(Records from a dataset)
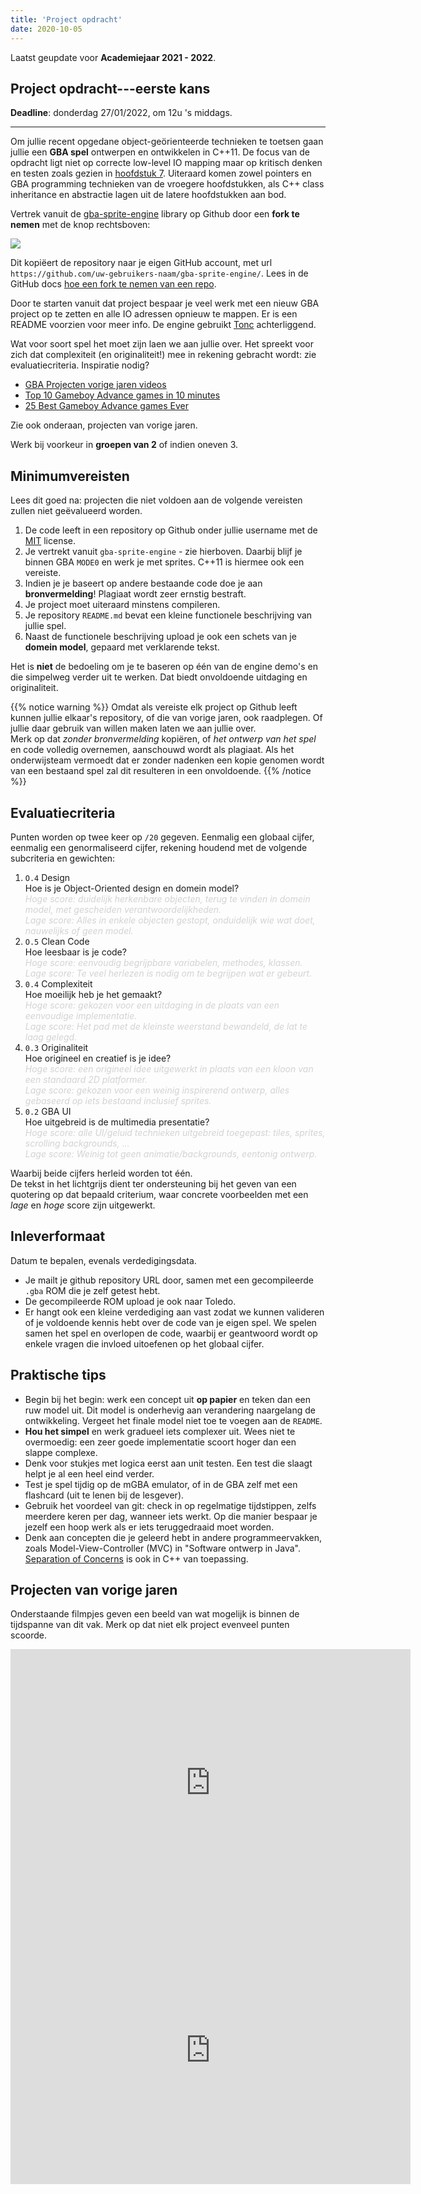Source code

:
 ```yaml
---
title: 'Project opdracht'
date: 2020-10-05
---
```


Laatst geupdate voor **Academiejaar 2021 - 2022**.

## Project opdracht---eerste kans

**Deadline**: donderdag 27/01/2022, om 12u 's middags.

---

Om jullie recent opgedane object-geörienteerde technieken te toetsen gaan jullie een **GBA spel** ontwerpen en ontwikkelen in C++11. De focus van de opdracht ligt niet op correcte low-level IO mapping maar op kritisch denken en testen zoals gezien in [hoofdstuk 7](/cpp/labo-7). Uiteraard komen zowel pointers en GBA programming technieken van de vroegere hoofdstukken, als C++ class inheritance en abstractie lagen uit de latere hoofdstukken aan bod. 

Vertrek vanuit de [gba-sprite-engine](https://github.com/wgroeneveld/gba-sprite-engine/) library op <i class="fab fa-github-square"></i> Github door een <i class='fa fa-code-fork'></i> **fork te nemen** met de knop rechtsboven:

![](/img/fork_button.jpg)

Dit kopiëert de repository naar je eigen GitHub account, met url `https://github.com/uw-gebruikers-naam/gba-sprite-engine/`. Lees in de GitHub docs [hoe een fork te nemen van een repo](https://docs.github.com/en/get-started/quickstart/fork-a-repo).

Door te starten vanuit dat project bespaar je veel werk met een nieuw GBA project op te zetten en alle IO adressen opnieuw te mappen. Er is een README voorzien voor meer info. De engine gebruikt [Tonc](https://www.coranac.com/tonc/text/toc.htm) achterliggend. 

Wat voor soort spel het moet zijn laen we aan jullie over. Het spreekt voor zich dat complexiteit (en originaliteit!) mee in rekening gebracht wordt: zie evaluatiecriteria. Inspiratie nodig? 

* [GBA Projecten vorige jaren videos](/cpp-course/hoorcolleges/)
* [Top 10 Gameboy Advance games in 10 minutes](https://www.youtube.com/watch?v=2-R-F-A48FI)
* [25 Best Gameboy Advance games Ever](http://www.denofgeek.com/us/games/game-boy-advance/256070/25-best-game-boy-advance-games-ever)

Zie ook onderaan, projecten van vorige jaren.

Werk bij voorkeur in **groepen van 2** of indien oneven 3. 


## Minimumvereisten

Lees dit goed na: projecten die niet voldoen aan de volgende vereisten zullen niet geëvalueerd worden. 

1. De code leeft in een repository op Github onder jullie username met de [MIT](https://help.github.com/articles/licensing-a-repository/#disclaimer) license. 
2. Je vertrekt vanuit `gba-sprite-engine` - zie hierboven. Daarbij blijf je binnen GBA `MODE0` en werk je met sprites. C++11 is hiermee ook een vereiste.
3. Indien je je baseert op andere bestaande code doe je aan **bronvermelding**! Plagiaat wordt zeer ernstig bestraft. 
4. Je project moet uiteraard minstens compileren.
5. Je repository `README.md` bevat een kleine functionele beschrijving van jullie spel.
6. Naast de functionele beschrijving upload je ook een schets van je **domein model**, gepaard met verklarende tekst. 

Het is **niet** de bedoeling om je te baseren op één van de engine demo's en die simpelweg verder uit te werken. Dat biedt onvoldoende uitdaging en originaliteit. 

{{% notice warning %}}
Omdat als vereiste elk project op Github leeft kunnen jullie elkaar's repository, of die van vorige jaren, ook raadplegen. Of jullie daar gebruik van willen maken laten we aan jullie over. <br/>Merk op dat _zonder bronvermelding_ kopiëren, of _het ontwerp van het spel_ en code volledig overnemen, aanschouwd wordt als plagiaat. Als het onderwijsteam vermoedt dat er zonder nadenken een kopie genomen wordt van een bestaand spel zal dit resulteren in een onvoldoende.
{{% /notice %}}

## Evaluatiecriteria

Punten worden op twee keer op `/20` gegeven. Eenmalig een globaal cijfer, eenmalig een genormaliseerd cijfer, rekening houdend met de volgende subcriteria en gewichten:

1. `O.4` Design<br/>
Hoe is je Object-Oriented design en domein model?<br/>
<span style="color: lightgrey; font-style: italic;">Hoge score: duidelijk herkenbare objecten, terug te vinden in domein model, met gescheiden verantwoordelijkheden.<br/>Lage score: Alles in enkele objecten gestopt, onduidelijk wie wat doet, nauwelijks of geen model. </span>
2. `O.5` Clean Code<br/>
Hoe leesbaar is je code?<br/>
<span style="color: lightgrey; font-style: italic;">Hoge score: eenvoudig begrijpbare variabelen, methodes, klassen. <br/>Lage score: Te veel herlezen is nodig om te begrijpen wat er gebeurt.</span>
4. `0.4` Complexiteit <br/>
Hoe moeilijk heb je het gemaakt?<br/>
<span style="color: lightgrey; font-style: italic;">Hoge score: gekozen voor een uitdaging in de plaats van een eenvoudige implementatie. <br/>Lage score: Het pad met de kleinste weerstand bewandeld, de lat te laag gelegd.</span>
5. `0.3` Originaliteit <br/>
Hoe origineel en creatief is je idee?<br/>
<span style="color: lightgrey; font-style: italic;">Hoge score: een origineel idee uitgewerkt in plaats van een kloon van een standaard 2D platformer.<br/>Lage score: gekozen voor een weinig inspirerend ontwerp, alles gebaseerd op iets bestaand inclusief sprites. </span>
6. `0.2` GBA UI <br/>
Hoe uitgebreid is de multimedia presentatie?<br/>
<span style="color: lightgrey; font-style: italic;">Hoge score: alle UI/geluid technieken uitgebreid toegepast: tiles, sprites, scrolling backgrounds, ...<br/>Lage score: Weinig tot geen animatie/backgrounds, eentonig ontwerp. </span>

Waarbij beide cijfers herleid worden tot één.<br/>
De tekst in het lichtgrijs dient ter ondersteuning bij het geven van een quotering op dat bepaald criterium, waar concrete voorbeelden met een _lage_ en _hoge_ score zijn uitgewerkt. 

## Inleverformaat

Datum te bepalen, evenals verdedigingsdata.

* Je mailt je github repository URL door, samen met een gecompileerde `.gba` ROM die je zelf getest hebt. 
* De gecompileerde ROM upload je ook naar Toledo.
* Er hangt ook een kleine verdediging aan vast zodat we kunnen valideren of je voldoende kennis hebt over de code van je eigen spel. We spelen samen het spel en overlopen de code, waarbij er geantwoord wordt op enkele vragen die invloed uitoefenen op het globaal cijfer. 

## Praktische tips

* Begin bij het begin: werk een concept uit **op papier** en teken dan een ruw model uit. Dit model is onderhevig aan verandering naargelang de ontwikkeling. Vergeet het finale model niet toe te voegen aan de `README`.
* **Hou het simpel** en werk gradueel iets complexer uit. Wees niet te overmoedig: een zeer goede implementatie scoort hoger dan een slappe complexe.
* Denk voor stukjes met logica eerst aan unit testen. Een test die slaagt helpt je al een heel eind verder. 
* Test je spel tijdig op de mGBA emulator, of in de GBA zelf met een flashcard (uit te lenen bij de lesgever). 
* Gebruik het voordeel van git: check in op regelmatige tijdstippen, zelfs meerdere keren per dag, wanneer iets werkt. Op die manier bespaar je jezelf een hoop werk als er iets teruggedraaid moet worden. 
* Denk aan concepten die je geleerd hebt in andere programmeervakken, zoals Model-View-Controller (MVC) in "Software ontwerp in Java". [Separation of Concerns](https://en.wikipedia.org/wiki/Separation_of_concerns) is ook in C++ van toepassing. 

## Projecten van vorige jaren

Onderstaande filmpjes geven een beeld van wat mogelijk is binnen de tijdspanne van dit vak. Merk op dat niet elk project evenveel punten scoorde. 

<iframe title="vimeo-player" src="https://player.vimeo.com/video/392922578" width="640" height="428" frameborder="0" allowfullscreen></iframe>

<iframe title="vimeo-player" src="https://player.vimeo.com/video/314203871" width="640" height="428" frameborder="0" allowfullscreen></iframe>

§ Assignment
With the pictures omitted, set down each line exactly, starting at the first line of the records above and ending with the line that contains "Om jullie recent".

§ Answer box
Source code

:
 ```yaml
---
title: 'Project opdracht'
date: 2020-10-05
---
```


Laatst geupdate voor **Academiejaar 2021 - 2022**.

## Project opdracht---eerste kans

**Deadline**: donderdag 27/01/2022, om 12u 's middags.

---

Om jullie recent opgedane object-geörienteerde technieken te toetsen gaan jullie een **GBA spel** ontwerpen en ontwikkelen in C++11. De focus van de opdracht ligt niet op correcte low-level IO mapping maar op kritisch denken en testen zoals gezien in [hoofdstuk 7](/cpp/labo-7). Uiteraard komen zowel pointers en GBA programming technieken van de vroegere hoofdstukken, als C++ class inheritance en abstractie lagen uit de latere hoofdstukken aan bod. 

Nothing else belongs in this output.